Léon Blondeau-Fouilland, dit « Léon le Magicien », est sûrement le seul roannais de sexe masculin à pouvoir deviner nos pensées. D’histoire de femme, ça ne s’est jamais vu. Cet énergumène très énervant est aussi sympathique qu’insoupçonnable. Son talent est son immunité. Impossible de le coincer. Car il fait aussi bien disparaître une Porsche qu’il fait dire à un spectateur aux yeux bandés ce qu’un autre a dans la main vingt sièges plus loin. Entre magie et miracle, franche rigolade et jeux de lumière, Léon vit sa vie de prestidigitateur moderne, sous vos applaudissements, vos yeux ébahis et les « whaou » échappés de vos bouches bées. A bien y réfléchir… Léon à l’envers, ça donne un truc genre… Noël. Alors voilà, c’est cadeau…
Léon, tu es, à 26 ans, un artiste accompli qui vit de sa passion. Mais… est-ce qu’on naît magicien ou est-ce qu’on le devient ?
On le devient ! Avec beaucoup de travail. Il n’y a pas de don à la naissance alors sans passion et assiduité, c’est impossible.
Quand t’est venue cette passion ?
Lors d’un voyage à Paris quand j’avais 10 ans. Mon père m’avait amené visiter le musée Grévin. Il y avait un stand avec un magicien qui faisait des tours. Et je suis resté bloqué à l’observer. J’étais subjugué. Mon père s’en est rendu compte et m’a proposé, en sortant, d’aller dans un magasin spécialisé. Il m’a offert mon 1er jeu de cartes, que j’ai toujours sur moi, et un DVD d’apprentissage grâce auquel j’ai pu découvrir les bases. Depuis… je n’ai plus jamais arrêté la magie.
D’accord, mais j’imagine qu’il n’y a pas de Poudlard, soit d’école, en France. Comment en es-tu arrivé à ce niveau de maîtrise ?

◆ DONNÉES FOURNIES ◆
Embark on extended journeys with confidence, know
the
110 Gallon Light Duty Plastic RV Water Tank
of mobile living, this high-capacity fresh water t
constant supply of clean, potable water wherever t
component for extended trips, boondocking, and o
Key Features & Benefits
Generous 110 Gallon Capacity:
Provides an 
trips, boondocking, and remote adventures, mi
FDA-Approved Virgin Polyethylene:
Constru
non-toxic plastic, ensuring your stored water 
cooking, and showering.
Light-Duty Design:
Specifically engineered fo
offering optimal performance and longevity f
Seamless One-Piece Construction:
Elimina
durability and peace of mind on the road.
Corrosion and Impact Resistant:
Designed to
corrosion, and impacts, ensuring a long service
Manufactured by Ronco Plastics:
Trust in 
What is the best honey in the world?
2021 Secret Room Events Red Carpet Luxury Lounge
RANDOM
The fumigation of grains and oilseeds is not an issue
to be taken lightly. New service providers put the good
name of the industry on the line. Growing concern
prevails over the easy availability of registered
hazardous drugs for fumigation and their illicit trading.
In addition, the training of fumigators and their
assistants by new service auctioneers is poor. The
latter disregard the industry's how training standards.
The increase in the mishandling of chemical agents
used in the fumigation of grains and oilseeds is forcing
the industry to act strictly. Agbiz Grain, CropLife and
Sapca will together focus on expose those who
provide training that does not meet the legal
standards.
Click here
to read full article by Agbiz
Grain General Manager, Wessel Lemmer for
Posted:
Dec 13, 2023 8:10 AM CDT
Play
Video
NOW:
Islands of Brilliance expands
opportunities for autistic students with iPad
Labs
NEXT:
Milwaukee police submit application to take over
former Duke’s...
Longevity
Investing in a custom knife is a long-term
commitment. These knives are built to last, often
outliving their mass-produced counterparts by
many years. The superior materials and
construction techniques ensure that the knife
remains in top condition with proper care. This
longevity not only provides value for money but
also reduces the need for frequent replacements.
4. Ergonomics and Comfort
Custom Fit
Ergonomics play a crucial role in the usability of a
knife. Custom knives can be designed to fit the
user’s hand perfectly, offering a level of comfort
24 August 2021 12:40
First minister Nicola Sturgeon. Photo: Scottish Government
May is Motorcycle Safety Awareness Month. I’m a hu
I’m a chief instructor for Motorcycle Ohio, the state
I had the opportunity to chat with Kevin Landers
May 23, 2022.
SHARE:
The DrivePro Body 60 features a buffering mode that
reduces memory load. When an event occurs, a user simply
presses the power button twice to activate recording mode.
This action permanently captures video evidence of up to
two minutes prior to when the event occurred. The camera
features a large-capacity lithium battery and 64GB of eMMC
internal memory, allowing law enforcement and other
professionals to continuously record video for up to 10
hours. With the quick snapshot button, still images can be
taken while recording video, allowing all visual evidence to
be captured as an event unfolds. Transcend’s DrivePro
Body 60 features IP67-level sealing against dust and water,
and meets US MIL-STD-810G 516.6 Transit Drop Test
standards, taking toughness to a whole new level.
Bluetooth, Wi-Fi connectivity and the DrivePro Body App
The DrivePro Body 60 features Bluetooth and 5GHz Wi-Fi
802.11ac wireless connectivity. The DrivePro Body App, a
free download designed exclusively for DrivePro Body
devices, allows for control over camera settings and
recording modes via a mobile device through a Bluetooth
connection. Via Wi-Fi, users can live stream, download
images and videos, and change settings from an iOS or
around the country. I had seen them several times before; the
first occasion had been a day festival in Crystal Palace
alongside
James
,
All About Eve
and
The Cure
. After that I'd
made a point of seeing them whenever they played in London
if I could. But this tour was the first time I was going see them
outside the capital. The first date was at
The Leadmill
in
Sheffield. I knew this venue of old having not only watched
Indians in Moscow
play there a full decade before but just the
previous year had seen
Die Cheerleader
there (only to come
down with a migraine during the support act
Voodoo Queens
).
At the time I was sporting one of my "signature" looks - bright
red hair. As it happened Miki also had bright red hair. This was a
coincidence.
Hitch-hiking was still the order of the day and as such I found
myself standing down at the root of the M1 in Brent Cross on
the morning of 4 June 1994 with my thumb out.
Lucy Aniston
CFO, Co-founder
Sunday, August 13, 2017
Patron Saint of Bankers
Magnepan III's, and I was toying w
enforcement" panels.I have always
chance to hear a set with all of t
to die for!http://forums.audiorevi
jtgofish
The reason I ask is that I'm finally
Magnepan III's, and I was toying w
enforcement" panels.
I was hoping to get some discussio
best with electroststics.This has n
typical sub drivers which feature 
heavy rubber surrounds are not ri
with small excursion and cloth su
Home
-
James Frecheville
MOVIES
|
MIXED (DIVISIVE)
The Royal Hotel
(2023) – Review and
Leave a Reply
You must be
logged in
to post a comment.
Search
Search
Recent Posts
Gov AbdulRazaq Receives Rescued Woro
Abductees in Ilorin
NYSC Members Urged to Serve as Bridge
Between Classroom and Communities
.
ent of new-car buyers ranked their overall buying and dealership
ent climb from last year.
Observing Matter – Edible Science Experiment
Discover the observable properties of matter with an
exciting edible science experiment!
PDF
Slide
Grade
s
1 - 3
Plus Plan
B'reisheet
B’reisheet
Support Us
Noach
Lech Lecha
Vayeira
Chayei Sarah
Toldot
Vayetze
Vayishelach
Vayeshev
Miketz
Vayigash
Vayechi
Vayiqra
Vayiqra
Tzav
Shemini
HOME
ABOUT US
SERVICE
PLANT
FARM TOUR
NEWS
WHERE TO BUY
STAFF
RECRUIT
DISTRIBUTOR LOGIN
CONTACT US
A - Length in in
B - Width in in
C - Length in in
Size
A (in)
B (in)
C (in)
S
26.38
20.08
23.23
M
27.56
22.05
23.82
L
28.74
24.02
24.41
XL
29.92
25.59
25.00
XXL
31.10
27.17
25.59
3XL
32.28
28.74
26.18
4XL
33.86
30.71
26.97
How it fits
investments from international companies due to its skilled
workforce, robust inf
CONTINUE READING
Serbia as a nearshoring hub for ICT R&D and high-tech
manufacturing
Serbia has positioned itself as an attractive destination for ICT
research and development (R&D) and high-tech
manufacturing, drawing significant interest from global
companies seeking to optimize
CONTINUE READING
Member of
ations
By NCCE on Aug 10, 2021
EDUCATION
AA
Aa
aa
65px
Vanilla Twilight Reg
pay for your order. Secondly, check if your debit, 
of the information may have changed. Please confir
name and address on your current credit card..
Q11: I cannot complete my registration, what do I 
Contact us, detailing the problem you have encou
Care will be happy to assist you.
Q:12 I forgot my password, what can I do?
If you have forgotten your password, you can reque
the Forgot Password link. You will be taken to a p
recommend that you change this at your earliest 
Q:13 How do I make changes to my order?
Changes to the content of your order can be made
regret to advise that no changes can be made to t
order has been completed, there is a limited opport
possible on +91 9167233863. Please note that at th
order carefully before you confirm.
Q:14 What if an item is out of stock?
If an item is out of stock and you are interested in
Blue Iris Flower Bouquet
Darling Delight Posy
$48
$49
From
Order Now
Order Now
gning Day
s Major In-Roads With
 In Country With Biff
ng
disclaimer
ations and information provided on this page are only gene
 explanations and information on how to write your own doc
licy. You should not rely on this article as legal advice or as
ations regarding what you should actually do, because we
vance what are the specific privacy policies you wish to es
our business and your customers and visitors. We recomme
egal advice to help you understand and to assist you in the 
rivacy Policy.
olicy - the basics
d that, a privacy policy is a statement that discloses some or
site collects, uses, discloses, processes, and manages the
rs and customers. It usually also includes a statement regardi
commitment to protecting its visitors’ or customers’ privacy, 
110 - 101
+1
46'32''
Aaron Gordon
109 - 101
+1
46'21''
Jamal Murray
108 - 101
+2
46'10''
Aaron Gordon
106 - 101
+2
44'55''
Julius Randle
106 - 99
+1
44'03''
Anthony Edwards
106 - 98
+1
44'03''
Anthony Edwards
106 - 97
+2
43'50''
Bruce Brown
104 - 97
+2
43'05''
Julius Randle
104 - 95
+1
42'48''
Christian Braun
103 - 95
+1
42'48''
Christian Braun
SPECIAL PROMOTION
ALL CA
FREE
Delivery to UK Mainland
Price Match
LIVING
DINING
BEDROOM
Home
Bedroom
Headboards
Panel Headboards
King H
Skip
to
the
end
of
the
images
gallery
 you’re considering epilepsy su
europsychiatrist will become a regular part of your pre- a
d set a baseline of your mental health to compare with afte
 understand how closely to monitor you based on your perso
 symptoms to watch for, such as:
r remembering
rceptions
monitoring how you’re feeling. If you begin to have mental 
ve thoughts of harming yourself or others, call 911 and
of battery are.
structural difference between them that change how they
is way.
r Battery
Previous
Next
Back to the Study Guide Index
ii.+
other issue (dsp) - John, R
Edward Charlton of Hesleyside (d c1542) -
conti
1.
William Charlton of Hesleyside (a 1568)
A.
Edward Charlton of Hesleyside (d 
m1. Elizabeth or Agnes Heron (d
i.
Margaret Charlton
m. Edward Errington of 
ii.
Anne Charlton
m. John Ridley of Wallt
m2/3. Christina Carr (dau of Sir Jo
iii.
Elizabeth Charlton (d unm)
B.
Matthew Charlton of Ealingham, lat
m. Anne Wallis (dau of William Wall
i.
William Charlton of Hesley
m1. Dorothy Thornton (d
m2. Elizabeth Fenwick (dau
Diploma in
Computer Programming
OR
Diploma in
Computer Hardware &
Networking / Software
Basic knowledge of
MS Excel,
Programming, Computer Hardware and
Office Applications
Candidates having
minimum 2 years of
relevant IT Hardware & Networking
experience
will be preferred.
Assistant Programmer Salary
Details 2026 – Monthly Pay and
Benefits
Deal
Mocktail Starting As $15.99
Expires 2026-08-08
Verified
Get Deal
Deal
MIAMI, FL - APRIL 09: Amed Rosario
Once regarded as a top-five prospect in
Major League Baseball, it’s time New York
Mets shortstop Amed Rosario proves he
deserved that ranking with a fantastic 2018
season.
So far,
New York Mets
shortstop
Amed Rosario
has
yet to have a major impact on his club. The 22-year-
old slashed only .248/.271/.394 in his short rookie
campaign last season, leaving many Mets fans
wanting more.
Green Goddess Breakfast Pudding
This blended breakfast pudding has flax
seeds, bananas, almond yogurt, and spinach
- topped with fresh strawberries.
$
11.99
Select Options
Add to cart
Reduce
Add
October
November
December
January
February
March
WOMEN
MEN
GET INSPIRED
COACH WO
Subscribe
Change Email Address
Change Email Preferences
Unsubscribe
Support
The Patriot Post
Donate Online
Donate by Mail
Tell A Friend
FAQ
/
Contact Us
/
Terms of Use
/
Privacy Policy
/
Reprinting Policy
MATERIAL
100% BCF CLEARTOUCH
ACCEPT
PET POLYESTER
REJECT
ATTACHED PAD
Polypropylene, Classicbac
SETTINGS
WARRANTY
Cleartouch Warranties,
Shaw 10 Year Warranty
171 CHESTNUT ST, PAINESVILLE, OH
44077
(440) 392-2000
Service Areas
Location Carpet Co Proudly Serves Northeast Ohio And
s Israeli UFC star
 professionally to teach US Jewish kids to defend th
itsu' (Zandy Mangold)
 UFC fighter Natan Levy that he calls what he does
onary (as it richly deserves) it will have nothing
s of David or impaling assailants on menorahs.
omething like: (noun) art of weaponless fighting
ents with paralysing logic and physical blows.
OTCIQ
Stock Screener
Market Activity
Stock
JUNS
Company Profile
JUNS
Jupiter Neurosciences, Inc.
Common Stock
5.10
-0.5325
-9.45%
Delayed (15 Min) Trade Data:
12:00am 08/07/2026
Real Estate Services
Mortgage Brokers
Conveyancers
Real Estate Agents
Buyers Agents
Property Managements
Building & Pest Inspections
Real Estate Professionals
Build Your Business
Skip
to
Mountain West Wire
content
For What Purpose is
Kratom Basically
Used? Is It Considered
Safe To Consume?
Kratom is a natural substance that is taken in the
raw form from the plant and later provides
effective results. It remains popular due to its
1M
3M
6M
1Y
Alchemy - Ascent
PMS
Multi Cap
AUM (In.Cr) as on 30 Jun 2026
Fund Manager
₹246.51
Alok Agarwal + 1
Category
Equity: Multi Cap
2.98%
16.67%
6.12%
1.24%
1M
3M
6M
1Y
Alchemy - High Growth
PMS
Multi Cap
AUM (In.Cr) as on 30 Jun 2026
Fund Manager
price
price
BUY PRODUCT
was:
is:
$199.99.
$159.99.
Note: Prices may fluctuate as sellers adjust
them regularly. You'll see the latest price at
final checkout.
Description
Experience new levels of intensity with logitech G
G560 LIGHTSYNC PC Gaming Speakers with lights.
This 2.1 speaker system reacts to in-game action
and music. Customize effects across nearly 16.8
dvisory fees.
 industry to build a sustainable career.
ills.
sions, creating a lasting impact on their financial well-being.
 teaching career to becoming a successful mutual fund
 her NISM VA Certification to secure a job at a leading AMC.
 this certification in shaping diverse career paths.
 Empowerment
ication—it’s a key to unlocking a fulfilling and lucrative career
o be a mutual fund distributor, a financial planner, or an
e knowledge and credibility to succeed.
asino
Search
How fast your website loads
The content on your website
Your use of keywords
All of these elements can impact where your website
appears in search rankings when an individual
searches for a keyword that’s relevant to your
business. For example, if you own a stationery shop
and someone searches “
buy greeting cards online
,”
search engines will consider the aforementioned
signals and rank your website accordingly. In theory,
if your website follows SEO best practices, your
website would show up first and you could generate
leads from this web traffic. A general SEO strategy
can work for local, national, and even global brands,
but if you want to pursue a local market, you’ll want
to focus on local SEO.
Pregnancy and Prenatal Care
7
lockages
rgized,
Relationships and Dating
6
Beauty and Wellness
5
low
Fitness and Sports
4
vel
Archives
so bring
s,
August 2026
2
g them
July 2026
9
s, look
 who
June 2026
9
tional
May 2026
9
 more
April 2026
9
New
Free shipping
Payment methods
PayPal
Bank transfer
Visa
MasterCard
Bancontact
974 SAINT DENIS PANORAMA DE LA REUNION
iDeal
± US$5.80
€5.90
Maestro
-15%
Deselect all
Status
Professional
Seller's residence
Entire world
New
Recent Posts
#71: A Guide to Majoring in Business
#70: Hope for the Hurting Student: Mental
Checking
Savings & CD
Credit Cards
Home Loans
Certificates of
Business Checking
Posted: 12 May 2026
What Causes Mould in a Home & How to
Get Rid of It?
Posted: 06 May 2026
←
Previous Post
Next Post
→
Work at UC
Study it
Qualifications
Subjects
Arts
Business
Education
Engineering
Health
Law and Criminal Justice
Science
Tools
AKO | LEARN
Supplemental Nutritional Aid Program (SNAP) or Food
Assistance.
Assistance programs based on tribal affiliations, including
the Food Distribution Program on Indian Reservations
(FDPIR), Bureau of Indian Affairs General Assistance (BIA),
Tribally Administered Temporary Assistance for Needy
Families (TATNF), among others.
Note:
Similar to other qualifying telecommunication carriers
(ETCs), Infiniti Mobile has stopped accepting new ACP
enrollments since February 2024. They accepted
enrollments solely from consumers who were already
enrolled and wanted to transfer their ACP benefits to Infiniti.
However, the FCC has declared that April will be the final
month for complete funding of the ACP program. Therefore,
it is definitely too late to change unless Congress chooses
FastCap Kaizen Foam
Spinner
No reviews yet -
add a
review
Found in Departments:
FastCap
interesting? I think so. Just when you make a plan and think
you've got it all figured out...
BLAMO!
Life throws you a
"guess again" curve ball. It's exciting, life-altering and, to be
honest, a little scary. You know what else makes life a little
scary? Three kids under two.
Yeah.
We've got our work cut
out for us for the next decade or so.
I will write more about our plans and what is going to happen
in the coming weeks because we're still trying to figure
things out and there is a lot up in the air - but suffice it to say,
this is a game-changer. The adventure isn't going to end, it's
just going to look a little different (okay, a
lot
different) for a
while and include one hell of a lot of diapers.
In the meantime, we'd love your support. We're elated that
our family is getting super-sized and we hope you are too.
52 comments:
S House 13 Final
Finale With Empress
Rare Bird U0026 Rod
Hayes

◆ CONSIGNES ◆
**a)** Pouvez-vous résumer l'entretien avec Léon en deux phrases ?
**b)** Pourriez-vous reproduire fidèlement le passage de l'entretien avec Léon qui commence par « On le devient ! » et se termine par « de maîtrise ? » ?

◆ RÉPONSES PAR CONSIGNE ◆
**a)** Léon Blondeau-Fouilland, dit « Léon le Magicien », est un prestidigitateur roannais de 26 ans qui vit de sa passion et qui affirme qu'on devient magicien par beaucoup de travail, de passion et d'assiduité, sans don à la naissance. Sa passion est née à 10 ans lors d'une visite du musée Grévin à Paris, où il a observé un magicien, puis son père lui a offert son premier jeu de cartes et un DVD d'apprentissage grâce auquel il a découvert les bases.

**b)**
On le devient ! Avec beaucoup de travail. Il n’y a pas de don à la naissance alors sans passion et assiduité, c’est impossible.
Quand t’est venue cette passion ?
Lors d’un voyage à Paris quand j’avais 10 ans. Mon père m’avait amené visiter le musée Grévin. Il y avait un stand avec un magicien qui faisait des tours. Et je suis resté bloqué à l’observer. J’étais subjugué. Mon père s’en est rendu compte et m’a proposé, en sortant, d’aller dans un magasin spécialisé. Il m’a offert mon 1er jeu de cartes, que j’ai toujours sur moi, et un DVD d’apprentissage grâce auquel j’ai pu découvrir les bases. Depuis… je n’ai plus jamais arrêté la magie.
D’accord, mais j’imagine qu’il n’y a pas de Poudlard, soit d’école, en France. Comment en es-tu arrivé à ce niveau de maîtrise ?